Kugler: Zukunftsfähige Gesellschaft braucht gemeinsame Richtung
Eine Gesellschaft braucht Konsens "und eine gemeinsame Richtung, damit sie Zukunft schaffen kann": Das betonte die VP-Nationalratsabgeordnete Gudrun Kugler im Interview mit dem Kärntner "Sonntag" (aktuelle Ausgabe). Man sei sich derzeit aber "unsicher, was unser gesellschaftlicher Konsens ist und wohin es gehen soll", so Kugler. Nachsatz: "Das macht uns schwächer."
Jeder Politiker sei von Überzeugungen inspiriert. Wenn diese aus einem jüdisch-christlichen Erbe kommen, "ist das sicher nicht schlecht für die Gesellschaft", so die Abgeordnete. Die Trennung von Staat und Kirche sei ein wichtiges Prinzip, "das wir in Österreich gut umsetzen. Wir versuchen, ein entspanntes und respektvolles Verhältnis von Kirche und Staat zu leben." Sowohl die Kirche als auch der Staat hätten Freiraum, "aber gleichzeitig leben sie nicht komplett aneinander vorbei".
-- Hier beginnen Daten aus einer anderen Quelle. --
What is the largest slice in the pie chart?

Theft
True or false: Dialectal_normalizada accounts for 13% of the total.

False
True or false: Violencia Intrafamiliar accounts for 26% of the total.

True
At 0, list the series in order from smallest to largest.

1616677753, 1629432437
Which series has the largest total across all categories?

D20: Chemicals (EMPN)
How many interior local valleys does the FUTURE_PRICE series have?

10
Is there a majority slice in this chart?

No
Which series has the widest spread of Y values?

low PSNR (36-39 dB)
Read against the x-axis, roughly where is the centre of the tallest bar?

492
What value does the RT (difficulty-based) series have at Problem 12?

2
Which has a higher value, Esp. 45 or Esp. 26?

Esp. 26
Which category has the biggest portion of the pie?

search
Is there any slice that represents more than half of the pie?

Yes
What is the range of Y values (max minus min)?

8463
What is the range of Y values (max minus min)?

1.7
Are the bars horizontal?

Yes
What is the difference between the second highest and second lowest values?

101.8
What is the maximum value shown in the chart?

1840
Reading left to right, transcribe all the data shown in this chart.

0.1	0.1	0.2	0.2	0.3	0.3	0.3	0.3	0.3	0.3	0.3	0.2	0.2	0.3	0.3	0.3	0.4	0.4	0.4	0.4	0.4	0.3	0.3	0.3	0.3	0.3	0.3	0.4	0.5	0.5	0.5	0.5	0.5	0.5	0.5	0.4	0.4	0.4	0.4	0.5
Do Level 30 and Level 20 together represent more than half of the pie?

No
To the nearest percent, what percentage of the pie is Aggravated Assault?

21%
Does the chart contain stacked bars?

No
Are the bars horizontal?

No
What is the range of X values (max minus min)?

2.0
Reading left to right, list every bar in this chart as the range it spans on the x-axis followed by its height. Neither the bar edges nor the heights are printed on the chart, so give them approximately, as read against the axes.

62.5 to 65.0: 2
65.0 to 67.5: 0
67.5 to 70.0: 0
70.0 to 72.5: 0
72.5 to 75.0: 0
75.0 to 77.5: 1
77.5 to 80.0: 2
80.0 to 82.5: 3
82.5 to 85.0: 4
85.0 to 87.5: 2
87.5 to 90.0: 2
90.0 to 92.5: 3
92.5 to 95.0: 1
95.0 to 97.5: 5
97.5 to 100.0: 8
Die Nationalratsabgeordnete wies auf das berühmte Böckenförde-Diktum hin, wonach der freiheitliche, säkulare Staat von Voraussetzungen lebt, die er selbst nicht garantieren kann. "Da wird der Wert des Christentums für eine reife Demokratie ersichtlich", so Kugler, die sich zugleich aber auch besorgt zeigte ob eines zunehmenden aggressiven Säkularismus.
Kugler: "In einer offenen Gesellschaft darf es keine Tabus geben. Selbst wenn jemand mit christlich inspirierten Positionen in der Politik auftritt, dann soll es auch dafür Platz geben. Demokratie heißt, Mehrheiten zu suchen. Wenn eine Position sich nicht durchsetzt, dann nicht, weil sie verteufelt wird oder nicht gesagt werden darf, sondern weil sie keine Mehrheit hat."
Große Sorgen bereitet der Politikerin der demografische Wandel. Das sei ein Schlüsselthema, dem man noch zu wenig Beachtung schenke: "Wie gehen wir mit Landstrichen um, die sich entvölkern? Wie können wir Infrastruktur aufrechterhalten und wie eine alternde Gesellschaft weiterhin über Pensionen, Pflege und Medizin versorgen? Auch das Thema Immigration hat damit zu tun und wie wir den spezifisch österreichischen Charakter unseres Landes erhalten. Und schließlich die riesige Frage: Wie können wir Menschen motivieren, mehr Kinder zu bekommen?"
Für letzteres brauche es zuerst "ein Bekenntnis aller Eliten dazu, dass es gut, wichtig, sinnstiftend und schlichtweg etwas Schönes ist, Kinder zu bekommen". Oft würden Kinder im politischen und gesellschaftlichen Diskurs nur als Problem dargestellt. Kugler: "Wenn ich das Wort 'Kind' immer nur mit dem Zusatz 'Betreuung' erwähne, dann werden Kinder sofort als Problem dargestellt. Die Frage der Betreuung soll natürlich gelöst werden. Aber zuerst muss ich sagen: Es ist wunderbar, Kinder zu haben." Es sei Aufgabe aller, den Menschen Mut zu Kindern machen und es ihnen zu erleichtern, eine Familie zu gründen. Die Politik allein könne das Steuer nicht herumdrehen.
Kugler ist Juristin, Theologin und Politikerin der Österreichischen Volkspartei. Seit 2017 ist sie Abgeordnete zum Nationalrat und innerhalb der ÖVP Menschenrechts- und Vertriebenensprecherin. 2024 wurde sie zur Vizepräsidentin der Parlamentarischen Versammlung der Organisation für Sicherheit und Zusammenarbeit in Europa (OSZE) gewählt.